*** Begin section ***

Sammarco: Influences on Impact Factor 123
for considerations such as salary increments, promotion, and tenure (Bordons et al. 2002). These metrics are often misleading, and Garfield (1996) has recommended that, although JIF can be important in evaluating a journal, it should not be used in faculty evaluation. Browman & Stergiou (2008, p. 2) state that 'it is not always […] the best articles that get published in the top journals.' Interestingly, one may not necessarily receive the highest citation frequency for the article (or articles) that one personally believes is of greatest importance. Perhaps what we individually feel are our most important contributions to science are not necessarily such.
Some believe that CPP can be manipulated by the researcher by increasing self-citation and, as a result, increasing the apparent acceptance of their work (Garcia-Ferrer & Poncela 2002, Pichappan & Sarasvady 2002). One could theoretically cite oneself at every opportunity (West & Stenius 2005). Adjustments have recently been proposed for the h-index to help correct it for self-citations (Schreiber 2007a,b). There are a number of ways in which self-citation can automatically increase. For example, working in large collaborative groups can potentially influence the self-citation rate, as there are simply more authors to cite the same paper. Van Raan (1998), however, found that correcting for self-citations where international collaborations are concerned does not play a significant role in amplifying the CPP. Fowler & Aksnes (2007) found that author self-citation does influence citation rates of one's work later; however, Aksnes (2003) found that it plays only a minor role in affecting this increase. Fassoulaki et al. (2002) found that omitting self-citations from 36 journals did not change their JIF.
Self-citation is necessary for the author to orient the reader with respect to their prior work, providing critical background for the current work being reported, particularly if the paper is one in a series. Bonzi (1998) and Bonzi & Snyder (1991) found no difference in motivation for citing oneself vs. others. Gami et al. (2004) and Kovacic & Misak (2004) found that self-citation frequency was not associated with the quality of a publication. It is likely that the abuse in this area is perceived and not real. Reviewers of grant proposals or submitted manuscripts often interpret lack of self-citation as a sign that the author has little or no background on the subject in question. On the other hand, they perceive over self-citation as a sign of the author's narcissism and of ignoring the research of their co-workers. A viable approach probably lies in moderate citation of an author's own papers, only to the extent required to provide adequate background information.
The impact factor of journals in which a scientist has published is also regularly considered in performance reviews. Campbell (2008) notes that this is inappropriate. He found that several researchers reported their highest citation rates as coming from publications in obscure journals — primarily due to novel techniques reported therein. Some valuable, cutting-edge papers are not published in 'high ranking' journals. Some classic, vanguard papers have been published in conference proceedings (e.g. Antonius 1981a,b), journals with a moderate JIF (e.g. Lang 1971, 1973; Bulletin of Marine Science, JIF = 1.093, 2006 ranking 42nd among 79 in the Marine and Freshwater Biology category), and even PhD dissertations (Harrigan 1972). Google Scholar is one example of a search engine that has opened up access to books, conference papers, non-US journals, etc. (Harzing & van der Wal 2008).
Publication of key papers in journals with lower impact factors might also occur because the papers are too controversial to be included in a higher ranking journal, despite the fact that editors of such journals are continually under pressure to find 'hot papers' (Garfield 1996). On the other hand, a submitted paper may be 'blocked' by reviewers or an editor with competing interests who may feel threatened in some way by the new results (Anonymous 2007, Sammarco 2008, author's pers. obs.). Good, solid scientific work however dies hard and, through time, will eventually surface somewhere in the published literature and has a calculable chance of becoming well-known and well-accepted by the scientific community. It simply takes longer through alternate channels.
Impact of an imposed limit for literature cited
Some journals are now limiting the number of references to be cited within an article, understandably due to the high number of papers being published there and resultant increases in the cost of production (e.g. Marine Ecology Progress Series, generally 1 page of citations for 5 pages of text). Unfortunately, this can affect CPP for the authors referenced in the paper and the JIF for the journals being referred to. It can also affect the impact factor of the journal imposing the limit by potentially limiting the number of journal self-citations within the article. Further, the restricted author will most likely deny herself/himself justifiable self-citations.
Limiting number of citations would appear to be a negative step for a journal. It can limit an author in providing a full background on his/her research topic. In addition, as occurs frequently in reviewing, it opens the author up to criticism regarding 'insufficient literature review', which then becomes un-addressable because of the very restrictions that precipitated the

*** End section ***

● **Prompt**
Each line above must be output exactly as it stands.

● **Result for this exercise**
Sammarco: Influences on Impact Factor 123
for considerations such as salary increments, promotion, and tenure (Bordons et al. 2002). These metrics are often misleading, and Garfield (1996) has recommended that, although JIF can be important in evaluating a journal, it should not be used in faculty evaluation. Browman & Stergiou (2008, p. 2) state that 'it is not always […] the best articles that get published in the top journals.' Interestingly, one may not necessarily receive the highest citation frequency for the article (or articles) that one personally believes is of greatest importance. Perhaps what we individually feel are our most important contributions to science are not necessarily such.
Some believe that CPP can be manipulated by the researcher by increasing self-citation and, as a result, increasing the apparent acceptance of their work (Garcia-Ferrer & Poncela 2002, Pichappan & Sarasvady 2002). One could theoretically cite oneself at every opportunity (West & Stenius 2005). Adjustments have recently been proposed for the h-index to help correct it for self-citations (Schreiber 2007a,b). There are a number of ways in which self-citation can automatically increase. For example, working in large collaborative groups can potentially influence the self-citation rate, as there are simply more authors to cite the same paper. Van Raan (1998), however, found that correcting for self-citations where international collaborations are concerned does not play a significant role in amplifying the CPP. Fowler & Aksnes (2007) found that author self-citation does influence citation rates of one's work later; however, Aksnes (2003) found that it plays only a minor role in affecting this increase. Fassoulaki et al. (2002) found that omitting self-citations from 36 journals did not change their JIF.
Self-citation is necessary for the author to orient the reader with respect to their prior work, providing critical background for the current work being reported, particularly if the paper is one in a series. Bonzi (1998) and Bonzi & Snyder (1991) found no difference in motivation for citing oneself vs. others. Gami et al. (2004) and Kovacic & Misak (2004) found that self-citation frequency was not associated with the quality of a publication. It is likely that the abuse in this area is perceived and not real. Reviewers of grant proposals or submitted manuscripts often interpret lack of self-citation as a sign that the author has little or no background on the subject in question. On the other hand, they perceive over self-citation as a sign of the author's narcissism and of ignoring the research of their co-workers. A viable approach probably lies in moderate citation of an author's own papers, only to the extent required to provide adequate background information.
The impact factor of journals in which a scientist has published is also regularly considered in performance reviews. Campbell (2008) notes that this is inappropriate. He found that several researchers reported their highest citation rates as coming from publications in obscure journals — primarily due to novel techniques reported therein. Some valuable, cutting-edge papers are not published in 'high ranking' journals. Some classic, vanguard papers have been published in conference proceedings (e.g. Antonius 1981a,b), journals with a moderate JIF (e.g. Lang 1971, 1973; Bulletin of Marine Science, JIF = 1.093, 2006 ranking 42nd among 79 in the Marine and Freshwater Biology category), and even PhD dissertations (Harrigan 1972). Google Scholar is one example of a search engine that has opened up access to books, conference papers, non-US journals, etc. (Harzing & van der Wal 2008).
Publication of key papers in journals with lower impact factors might also occur because the papers are too controversial to be included in a higher ranking journal, despite the fact that editors of such journals are continually under pressure to find 'hot papers' (Garfield 1996). On the other hand, a submitted paper may be 'blocked' by reviewers or an editor with competing interests who may feel threatened in some way by the new results (Anonymous 2007, Sammarco 2008, author's pers. obs.). Good, solid scientific work however dies hard and, through time, will eventually surface somewhere in the published literature and has a calculable chance of becoming well-known and well-accepted by the scientific community. It simply takes longer through alternate channels.
Impact of an imposed limit for literature cited
Some journals are now limiting the number of references to be cited within an article, understandably due to the high number of papers being published there and resultant increases in the cost of production (e.g. Marine Ecology Progress Series, generally 1 page of citations for 5 pages of text). Unfortunately, this can affect CPP for the authors referenced in the paper and the JIF for the journals being referred to. It can also affect the impact factor of the journal imposing the limit by potentially limiting the number of journal self-citations within the article. Further, the restricted author will most likely deny herself/himself justifiable self-citations.
Limiting number of citations would appear to be a negative step for a journal. It can limit an author in providing a full background on his/her research topic. In addition, as occurs frequently in reviewing, it opens the author up to criticism regarding 'insufficient literature review', which then becomes un-addressable because of the very restrictions that precipitated the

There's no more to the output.